“La oposición se escucha, se aplaude y se aplasta” proclamaba el destacado dirigente reformista Adriano Uribe Silva, todavía con su jefe Trujillo vivo en su mente, en los inicios del régimen autoritario de los doce años de Joaquín Balaguer. Esta expresión retrató fielmente la mano dura y despiadada con que ese gobierno golpeo a la oposición desde el año 1966 hasta su derrota en las elecciones del 1978.
El primer ejercicio de oposición tiene su origen en la democracia directa de la antigua Grecia.

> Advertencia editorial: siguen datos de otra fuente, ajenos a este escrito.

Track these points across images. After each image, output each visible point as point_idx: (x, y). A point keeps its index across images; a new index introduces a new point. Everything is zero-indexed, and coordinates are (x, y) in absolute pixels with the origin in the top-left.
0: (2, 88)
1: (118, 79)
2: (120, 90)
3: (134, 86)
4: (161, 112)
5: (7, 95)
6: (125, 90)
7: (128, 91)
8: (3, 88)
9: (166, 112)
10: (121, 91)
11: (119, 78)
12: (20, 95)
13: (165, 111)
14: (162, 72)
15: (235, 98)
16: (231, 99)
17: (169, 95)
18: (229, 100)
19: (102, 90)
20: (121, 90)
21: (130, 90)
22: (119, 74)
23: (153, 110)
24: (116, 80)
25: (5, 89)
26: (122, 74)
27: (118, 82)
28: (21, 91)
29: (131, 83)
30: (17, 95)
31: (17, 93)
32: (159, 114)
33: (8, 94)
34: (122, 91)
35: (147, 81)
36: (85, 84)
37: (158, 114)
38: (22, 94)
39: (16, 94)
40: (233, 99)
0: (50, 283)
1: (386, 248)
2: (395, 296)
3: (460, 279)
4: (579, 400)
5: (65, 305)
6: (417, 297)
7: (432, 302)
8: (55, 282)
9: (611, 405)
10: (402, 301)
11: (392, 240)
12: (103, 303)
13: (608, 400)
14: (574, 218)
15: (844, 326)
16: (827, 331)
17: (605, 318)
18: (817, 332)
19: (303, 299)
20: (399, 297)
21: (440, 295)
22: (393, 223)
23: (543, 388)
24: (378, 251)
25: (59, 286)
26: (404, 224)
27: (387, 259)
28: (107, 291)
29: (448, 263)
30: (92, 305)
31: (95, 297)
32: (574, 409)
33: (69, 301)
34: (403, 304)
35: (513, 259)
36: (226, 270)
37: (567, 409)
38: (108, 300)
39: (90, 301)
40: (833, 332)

Más adelante, motivado en la alternancia y la representación del pueblo que caracterizan al parlamento, en el siglo XVIII fue adoptada por Inglatera con la demoninación de oposición parlamentaria.
Para Giampaolo Zucchini la oposición es “la unión de personas o grupos que persiguen fines contrapuestos a aquellos individualizados y perseguidos por el grupo o por los grupos que detentan el poder económico o político o que institucionalmente se reconocen como autoridades políticas, económicas y sociales respeto de los cuales los grupos de oposición hacen resistencia sirviéndose de métodos y medios constitucionales legalistas o ilegales y violentos”.

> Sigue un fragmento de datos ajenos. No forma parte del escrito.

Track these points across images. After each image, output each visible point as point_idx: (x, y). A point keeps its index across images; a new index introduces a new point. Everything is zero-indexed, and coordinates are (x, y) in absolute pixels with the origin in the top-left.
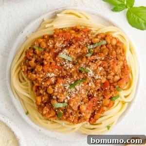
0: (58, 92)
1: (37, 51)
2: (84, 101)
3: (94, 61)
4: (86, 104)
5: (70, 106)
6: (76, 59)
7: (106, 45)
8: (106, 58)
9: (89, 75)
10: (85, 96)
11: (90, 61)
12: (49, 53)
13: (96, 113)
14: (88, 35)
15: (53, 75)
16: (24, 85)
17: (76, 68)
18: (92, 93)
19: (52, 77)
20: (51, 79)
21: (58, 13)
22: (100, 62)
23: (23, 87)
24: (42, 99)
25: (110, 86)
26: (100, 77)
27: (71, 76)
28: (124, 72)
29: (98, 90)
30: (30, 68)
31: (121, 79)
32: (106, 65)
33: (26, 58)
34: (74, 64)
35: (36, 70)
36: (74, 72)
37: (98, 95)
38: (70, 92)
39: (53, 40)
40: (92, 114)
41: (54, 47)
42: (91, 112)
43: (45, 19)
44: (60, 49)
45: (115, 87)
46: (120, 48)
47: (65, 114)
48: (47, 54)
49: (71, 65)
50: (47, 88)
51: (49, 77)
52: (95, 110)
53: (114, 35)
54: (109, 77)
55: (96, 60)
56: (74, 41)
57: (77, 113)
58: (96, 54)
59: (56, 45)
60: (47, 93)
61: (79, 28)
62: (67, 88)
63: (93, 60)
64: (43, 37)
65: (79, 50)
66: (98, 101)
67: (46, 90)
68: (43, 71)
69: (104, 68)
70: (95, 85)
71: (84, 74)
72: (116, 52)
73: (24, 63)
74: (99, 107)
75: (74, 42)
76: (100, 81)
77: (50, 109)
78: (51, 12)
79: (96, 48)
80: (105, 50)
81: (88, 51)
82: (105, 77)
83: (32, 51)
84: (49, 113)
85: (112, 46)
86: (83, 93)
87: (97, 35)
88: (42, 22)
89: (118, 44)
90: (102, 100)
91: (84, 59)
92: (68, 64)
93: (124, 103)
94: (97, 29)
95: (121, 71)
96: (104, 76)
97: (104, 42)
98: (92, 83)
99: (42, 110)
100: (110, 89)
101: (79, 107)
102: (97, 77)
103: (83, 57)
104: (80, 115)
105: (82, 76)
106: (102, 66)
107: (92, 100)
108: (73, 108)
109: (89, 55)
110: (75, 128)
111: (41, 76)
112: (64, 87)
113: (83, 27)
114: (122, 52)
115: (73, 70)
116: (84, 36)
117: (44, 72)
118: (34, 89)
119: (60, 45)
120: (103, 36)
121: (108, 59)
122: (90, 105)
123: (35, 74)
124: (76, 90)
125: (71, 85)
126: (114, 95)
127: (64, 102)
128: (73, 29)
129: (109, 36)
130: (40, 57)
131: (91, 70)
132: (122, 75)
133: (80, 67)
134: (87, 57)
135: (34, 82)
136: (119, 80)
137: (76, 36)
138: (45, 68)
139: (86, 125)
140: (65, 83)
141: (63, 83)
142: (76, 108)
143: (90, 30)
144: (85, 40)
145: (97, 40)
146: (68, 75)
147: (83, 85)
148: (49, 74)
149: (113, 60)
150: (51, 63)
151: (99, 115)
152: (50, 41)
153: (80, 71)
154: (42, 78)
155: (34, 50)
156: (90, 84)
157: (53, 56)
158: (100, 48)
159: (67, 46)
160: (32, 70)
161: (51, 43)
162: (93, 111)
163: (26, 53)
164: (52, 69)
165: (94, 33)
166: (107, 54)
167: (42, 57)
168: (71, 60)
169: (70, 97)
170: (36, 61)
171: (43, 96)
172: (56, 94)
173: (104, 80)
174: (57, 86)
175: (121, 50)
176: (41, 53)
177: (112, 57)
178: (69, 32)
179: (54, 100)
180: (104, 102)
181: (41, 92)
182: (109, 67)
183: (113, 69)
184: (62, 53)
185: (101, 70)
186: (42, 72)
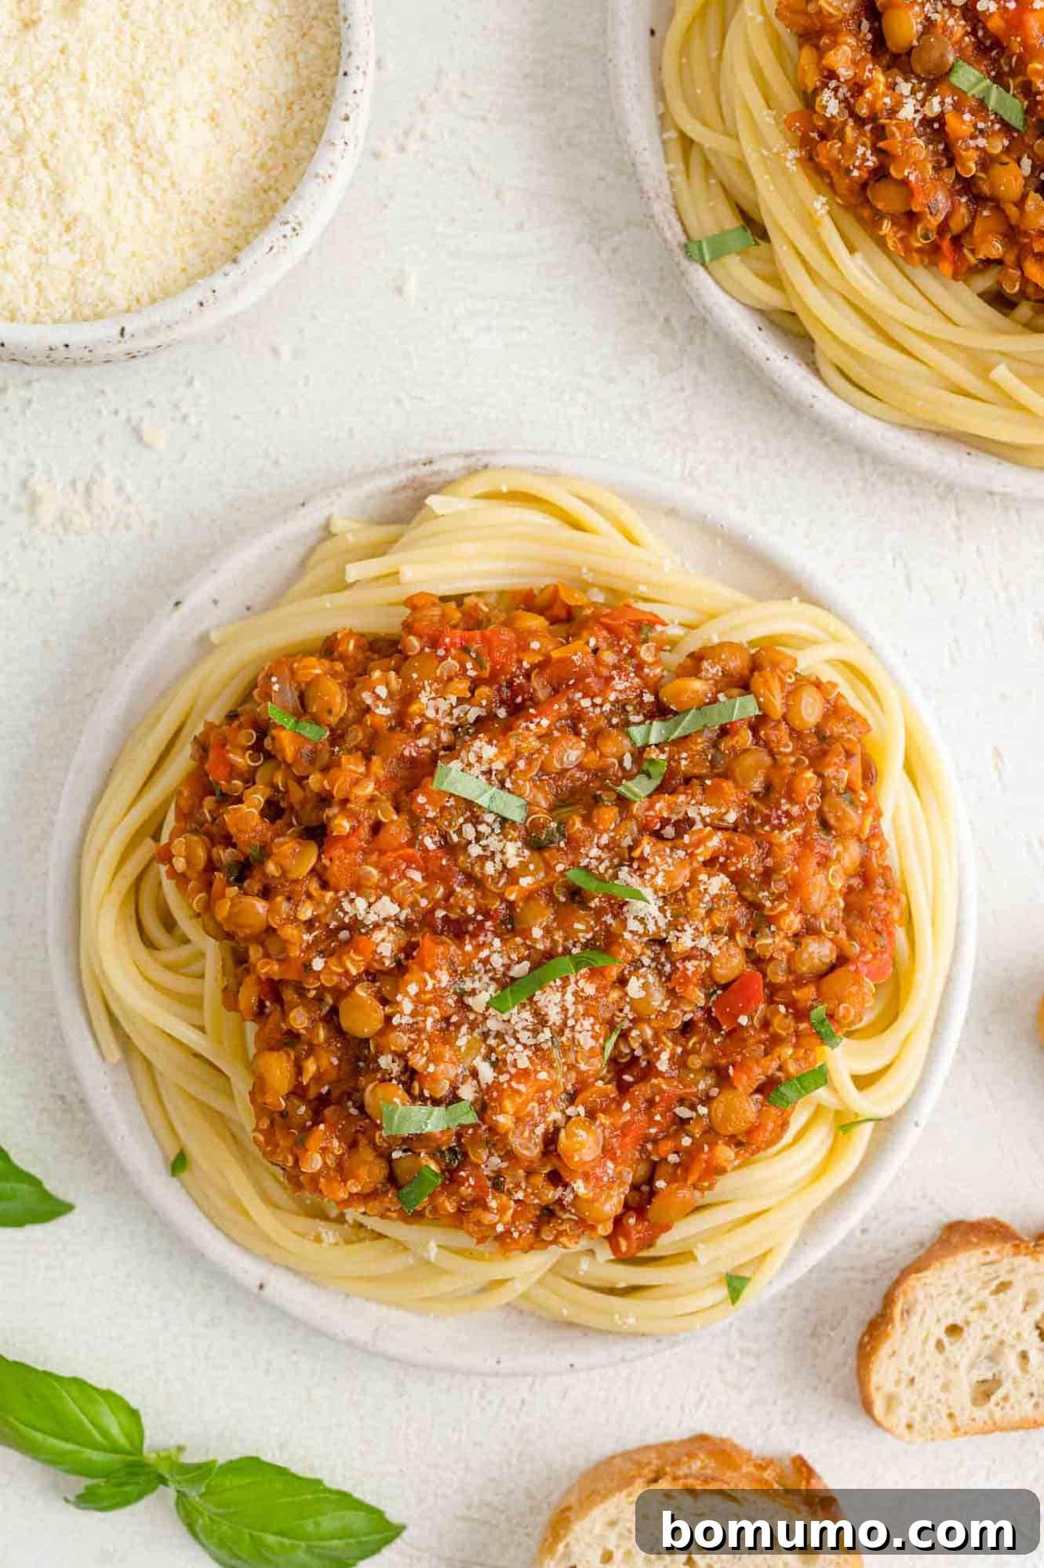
0: (415, 1028)
1: (288, 738)
2: (588, 1095)
3: (669, 831)
4: (602, 1118)
5: (492, 1130)
6: (551, 810)
7: (757, 725)
8: (752, 812)
9: (633, 925)
10: (594, 1066)
11: (644, 828)
12: (367, 757)
13: (660, 1184)
14: (633, 654)
15: (387, 907)
16: (170, 967)
17: (549, 868)
18: (645, 1047)
19: (377, 926)
20: (378, 936)
21: (438, 490)
22: (716, 841)
23: (167, 979)
24: (299, 1070)
25: (771, 1001)
26: (704, 942)
27: (511, 925)
28: (862, 916)
29: (687, 1028)
30: (225, 855)
31: (842, 960)
32: (750, 861)
33: (202, 784)
34: (535, 843)
35: (271, 868)
36: (530, 896)
37: (680, 1062)
38: (499, 1035)
39: (397, 670)
40: (635, 1187)
41: (401, 720)
42: (629, 1178)
43: (338, 526)
44: (445, 737)
45: (800, 1014)
46: (849, 754)
47: (451, 1178)
48: (353, 766)
49: (514, 852)
50: (340, 993)
51: (355, 926)
52: (654, 1166)
53: (808, 662)
54: (765, 942)
55: (684, 824)
56: (539, 687)
57: (539, 1180)
58: (687, 781)
59: (414, 708)
60: (338, 1032)
61: (574, 599)
62: (478, 1003)
63: (665, 822)
64: (329, 648)
65: (572, 753)
66: (682, 1101)
67: (334, 1011)
68: (320, 875)
69: (738, 879)
70: (671, 993)
71: (599, 913)
72: (820, 776)
73: (182, 815)
74: (686, 1141)
75: (542, 695)
76: (705, 965)
77: (353, 1145)
78: (387, 482)
79: (684, 739)
80: (749, 761)
81: (628, 762)
82: (741, 940)
83: (248, 736)
84: (342, 1171)
85: (796, 734)
86: (586, 1041)
87: (697, 659)
88: (322, 540)
89: (836, 728)
90: (707, 1100)
91: (608, 814)
92: (493, 843)
93: (845, 1124)
94: (691, 617)
95: (848, 909)
96: (731, 935)
97: (744, 707)
98: (651, 979)
99: (299, 1148)
100: (766, 1024)
101: (550, 1141)
102: (685, 941)
103: (597, 800)
104: (552, 1194)
105: (582, 929)
106: (723, 868)
107: (641, 1091)
108: (516, 1142)
109: (638, 789)
110: (502, 1282)
111: (307, 912)
112: (461, 995)
113: (599, 598)
114: (858, 782)
115: (525, 882)
116: (609, 657)
117: (325, 885)
118: (248, 996)
119: (444, 705)
120: (736, 664)
121: (767, 820)
122: (625, 1130)
123: (266, 893)
124: (541, 1020)
125: (506, 983)
126: (792, 1068)
127: (454, 1098)
128: (528, 602)
129: (775, 665)
130: (301, 780)
131: (648, 892)
132: (850, 935)
133: (574, 864)
134: (623, 802)
135: (255, 953)
136: (832, 968)
137: (556, 654)
138: (339, 861)
139: (584, 1265)
140: (469, 971)
141: (453, 972)
142: (528, 1146)
143: (654, 621)
144: (619, 684)
145: (698, 686)
146: (487, 915)
147: (590, 989)
148: (361, 903)
149: (798, 830)
150: (377, 827)
151: (685, 1194)
152: (377, 674)
153: (576, 895)
154: (309, 925)
155: (263, 728)
156: (634, 988)
157: (393, 778)
158: (715, 745)
159: (492, 717)
160: (243, 870)
161: (382, 691)
162: (643, 1170)
163: (203, 747)
164: (385, 871)
165: (674, 643)
166: (757, 785)
167: (315, 781)
168: (515, 812)
169: (498, 1065)
170: (273, 810)
171: (312, 1050)
172: (402, 1040)
173: (731, 963)
174: (413, 989)
175: (856, 763)
176: (314, 755)
177: (795, 810)
178: (508, 623)
179: (386, 1079)
180: (719, 1107)
181: (299, 1019)
182: (767, 875)
183: (795, 887)
184: (456, 765)
185: (716, 898)
186: (314, 886)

Dependiendo del tipo de gobierno la oposición juega un rol más o menos importante. En los regímenes parlamentarios la importancia de la oposición es tal que su papel y su función se encuentran regulados por la Constitución y las leyes, en razón de que las decisiones y la permanencia de la administración dependen del voto mayoritario del parlamento. En los sistemas presidenciales, como el nuestro, aunque el presidente no depende de la composición del parlamento para completar su mandato, la oposición juega un rol igualmente trascendente como contrapeso de un Poder Ejecutivo excesivamente poderoso.

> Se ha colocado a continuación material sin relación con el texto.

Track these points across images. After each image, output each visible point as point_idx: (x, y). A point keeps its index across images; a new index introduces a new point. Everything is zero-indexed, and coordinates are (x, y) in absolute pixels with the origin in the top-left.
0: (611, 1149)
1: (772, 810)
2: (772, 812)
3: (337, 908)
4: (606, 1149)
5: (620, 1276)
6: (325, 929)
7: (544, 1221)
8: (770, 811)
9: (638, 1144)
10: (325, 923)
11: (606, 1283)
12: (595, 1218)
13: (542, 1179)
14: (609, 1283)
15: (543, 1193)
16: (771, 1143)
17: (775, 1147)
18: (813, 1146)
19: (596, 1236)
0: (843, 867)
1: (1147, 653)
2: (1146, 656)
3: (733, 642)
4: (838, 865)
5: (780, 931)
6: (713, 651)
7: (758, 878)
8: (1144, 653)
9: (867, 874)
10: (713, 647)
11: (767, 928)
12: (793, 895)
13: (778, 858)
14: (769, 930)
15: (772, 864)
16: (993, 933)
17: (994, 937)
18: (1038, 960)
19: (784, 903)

Los partidos, la sociedad civil y la prensa, son indispensables para evitar que los gobiernos se aparten de los principios democráticos. Cuando los ciudadanos tienen garantizados los derechos de libertad y la alternancia en el poder, los partidos utilizan el disenso como oposición electoralista para desplazar del poder al partido gobernante. Para lograrlo deben asumir como suyas las demandas del pueblo, encarnando las disconformidades sociales, dentro de los límites y los valores requeridos por la sociedad.
Para medir el grado de efectividad de la oposición se toma en cuenta el nivel de fraccionamiento del sistema de partidos. En el bipartidismo es eficaz porque el principal partido de oposición, sin distracción, puede enfocarse en un solo objetivo que es el gobierno. Por el contrario, en el pluripartidismo, cuando la oposición se encuentra disgregada, las contradicciones la debilitan. En este caso algunos gobernantes aplican la célebre frase de Julio César "Divide y dominará”, sin reparar en que al fomentar la división de la oposición, perjudican la democracia y se perjudican ellos mismos. Este modo de anular la oposición se revierte y provoca una mala gestión de gobierno en perjuicio del pueblo, fomenta el triunfalismo y la oposición desde el interior del propio partido gobernante, incrementa la cantidad de aspirantes a la candidatura presidencial y debilita la unidad interna del partido.
En tal sentido, un gobierno que no convive con la oposición no puede ser considerado democrático. De igual modo, cuando los partidos desde la oposición no son capaces de cumplir con su deber de defender a la sociedad con eficacia, se descalifican para gobernarla.